In Ireland we have a high incidence of the gene that increases your risk for coeliac disease, rising to over 50% of the population in the west of Ireland.
When you should get investigated for Coeliac Disease
- chronic diarrhoea (or constipation)
- bloating, wind, distended stomach
- pain, cramping
- unexplained anaemia
- unexplained osteoporosis
- family history of gluten intolerance, thyroid conditions, type I diabetes
In addition, there may be a large number of people who are sensitive to gluten, now termed ‘Non-coeliac gluten sensitivity’ or NCGS. The article cited below discusses how we need more research into this condition and as of yet the mechanism, cause or incidence is largely unknown. Common symptoms can include (and some of these may occur in true Coeliac disease also)
- headache or migraine
- fibromyalgia-like joint or muscle pain
- leg or arm numbness
- ‘brain fog’
- dermatitis or skin rash
Excluding gluten from your diet can be a bit of a challenge. Without proper nutritional direction, it may leave you at risk for deficiencies. Iron and calcium absorption can be reduced or altered in coeliac or gluten sensitivity and therefore you may already be at risk without further restricting your diet. In addition, true Coeliacs are at increased risk for osteoporosis and bowel cancer. Excluding gluten before a true diagnosis of Coeliac disease may lead to reduced monitoring of other conditions that may arise.
If you have are considering excluding gluten talk to us first. You need to be eating a gluten-containing diet for approximately 6 weeks before you can accurately test for Coeliac disease. If you are excluding gluten, we can ensure that your diet is well balanced.
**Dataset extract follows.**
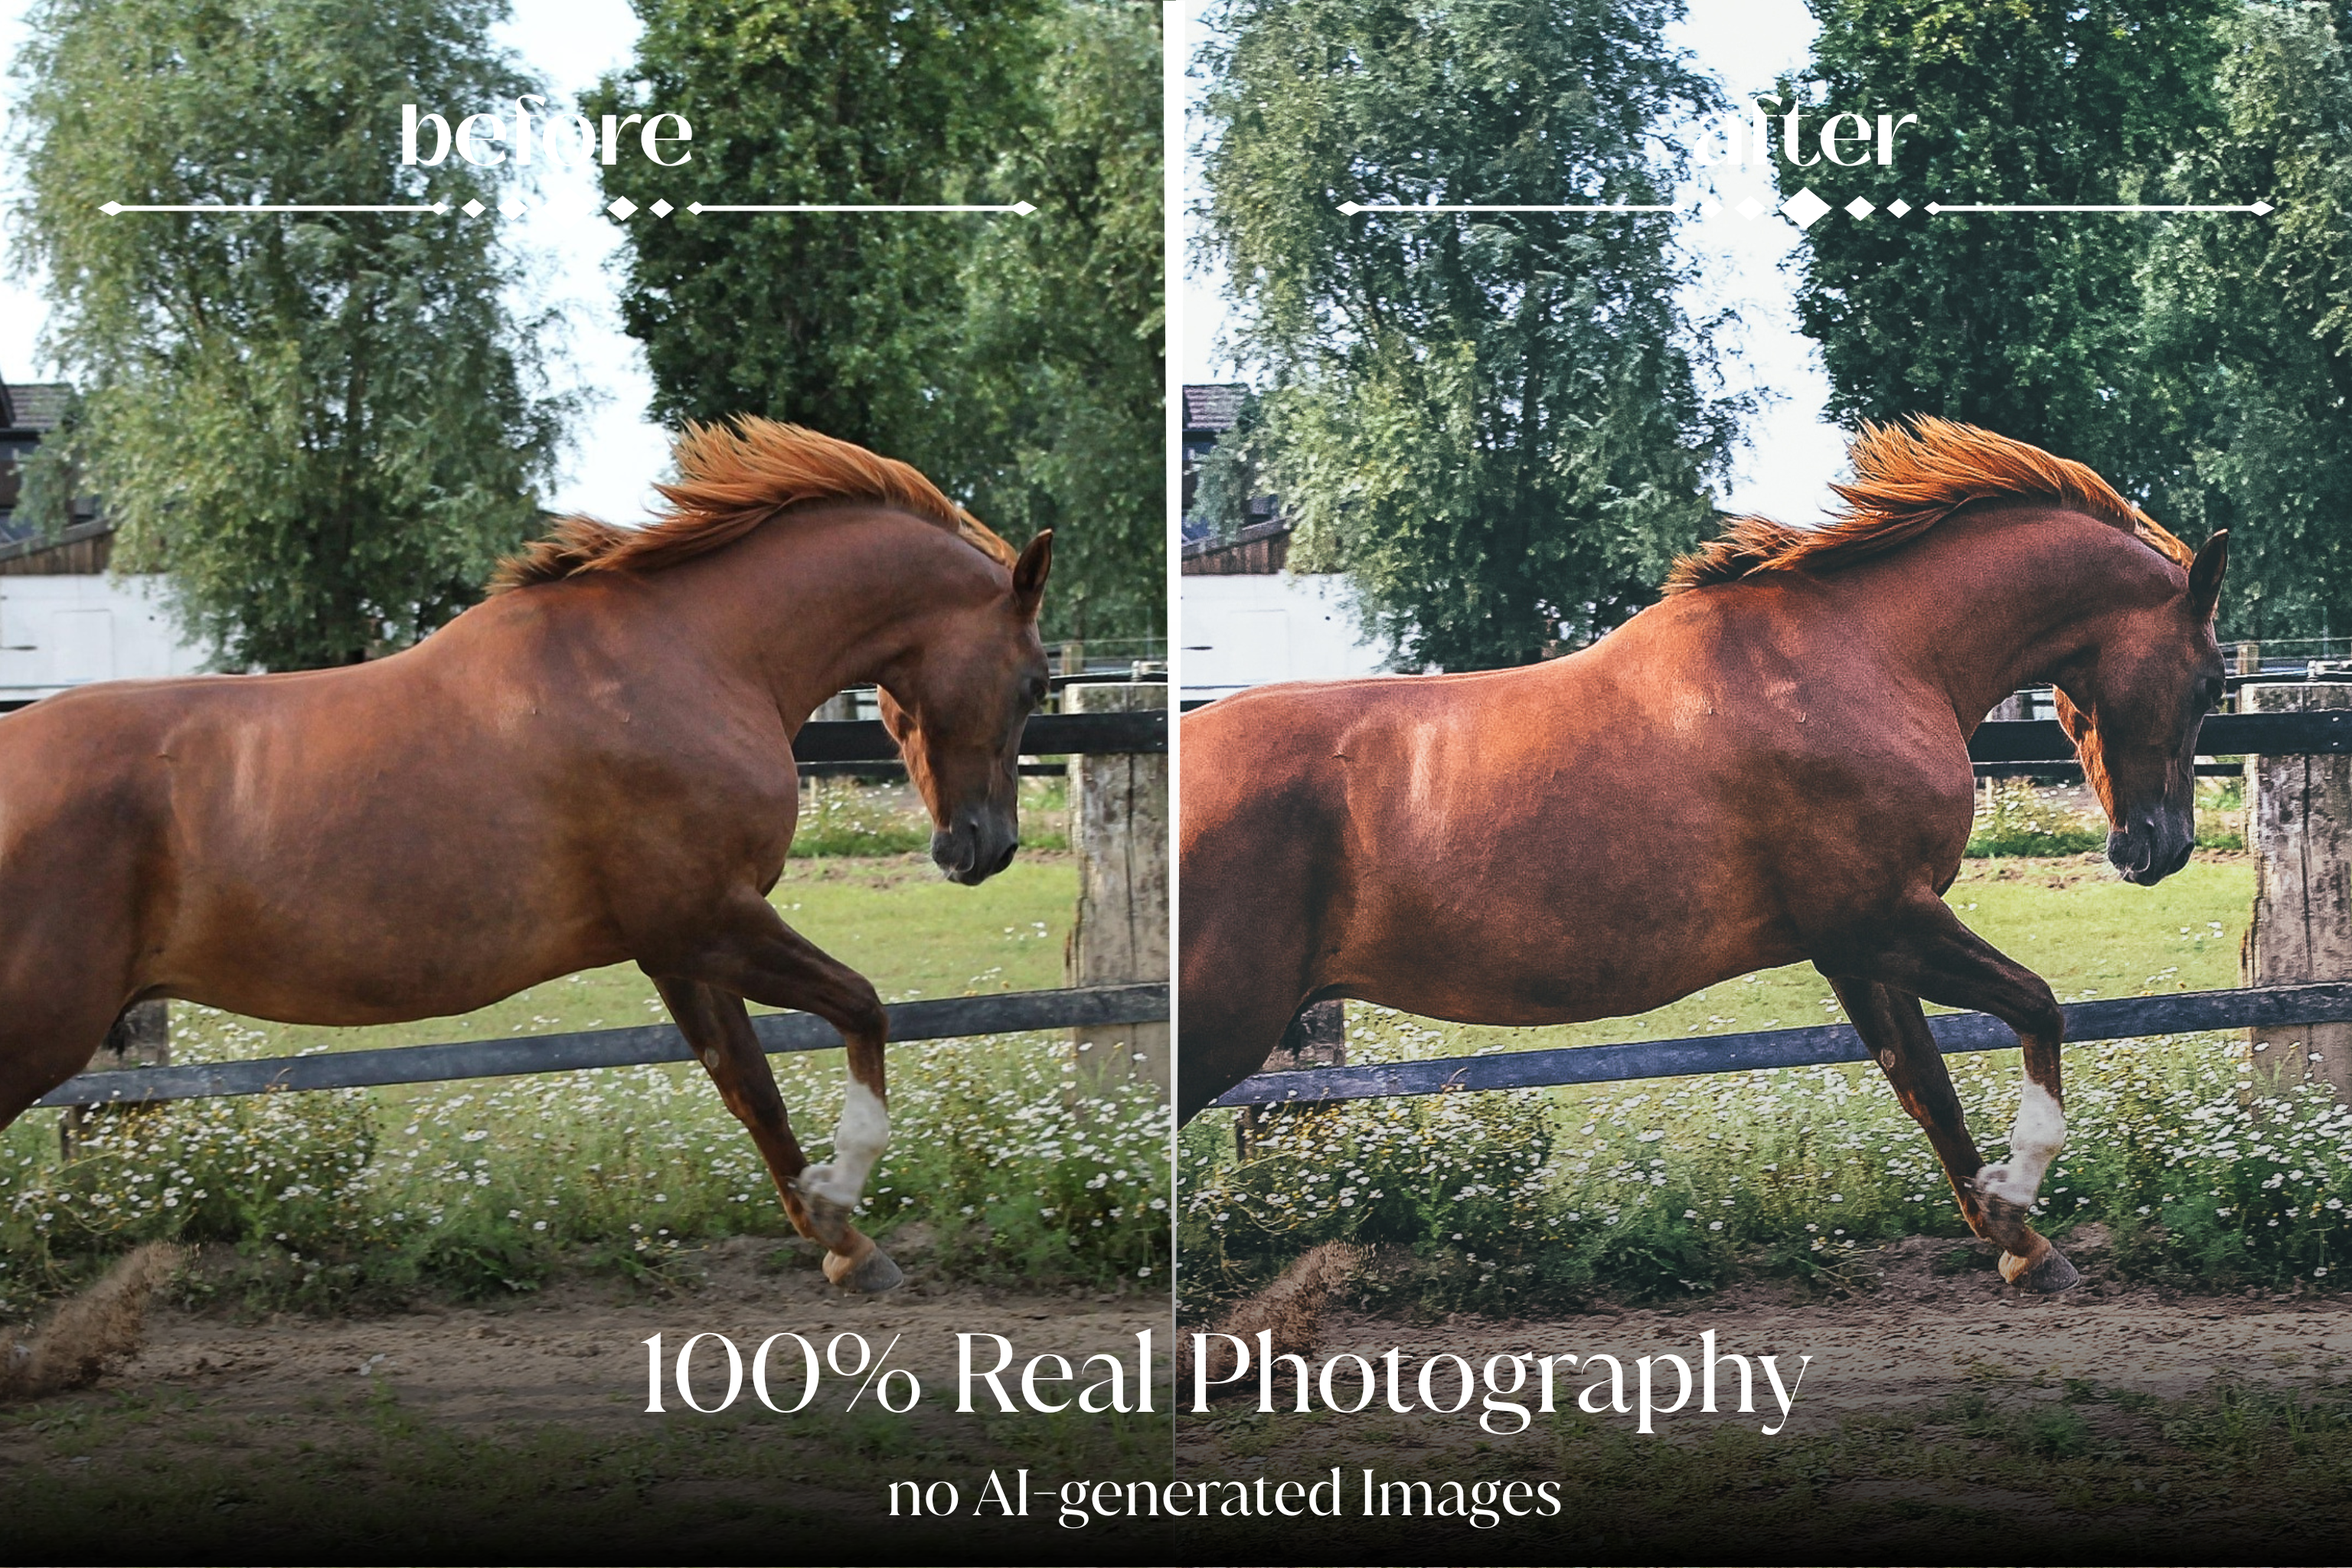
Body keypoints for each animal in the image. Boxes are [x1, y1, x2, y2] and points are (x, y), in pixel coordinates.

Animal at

Non-coeliac gluten sensitivity: piecing the puzzle together
Full article available at http://www.ncbi.nlm.nih.gov/pmc/articles/PMC4406911/
United European Gastroenterol J. 2015 Apr; 3(2): 160–165.
Biesiekierski & Iven
The avoidance of wheat- and gluten-containing products is a worldwide phenomenon. While coeliac disease is well-established, much remains unknown about whether gluten can be a trigger of gastrointestinal and/or extra-intestinal symptoms in patients without coeliac disease. In this article, we discuss the latest scientific evidence and our current understanding for the possible mechanisms of this largely ambiguous group, termed ‘non-coeliac gluten sensitive’ (NCGS). We can conclude that NCGS should be regarded as an independent disease outside of coeliac disease and wheat allergy, and that the number of patients affected is likely to be limited. Many questions remain unanswered and it needs to be verified whether the elimination of dietary gluten alone is sufficient for the control of symptoms, and to understand the overlap with other components of wheat.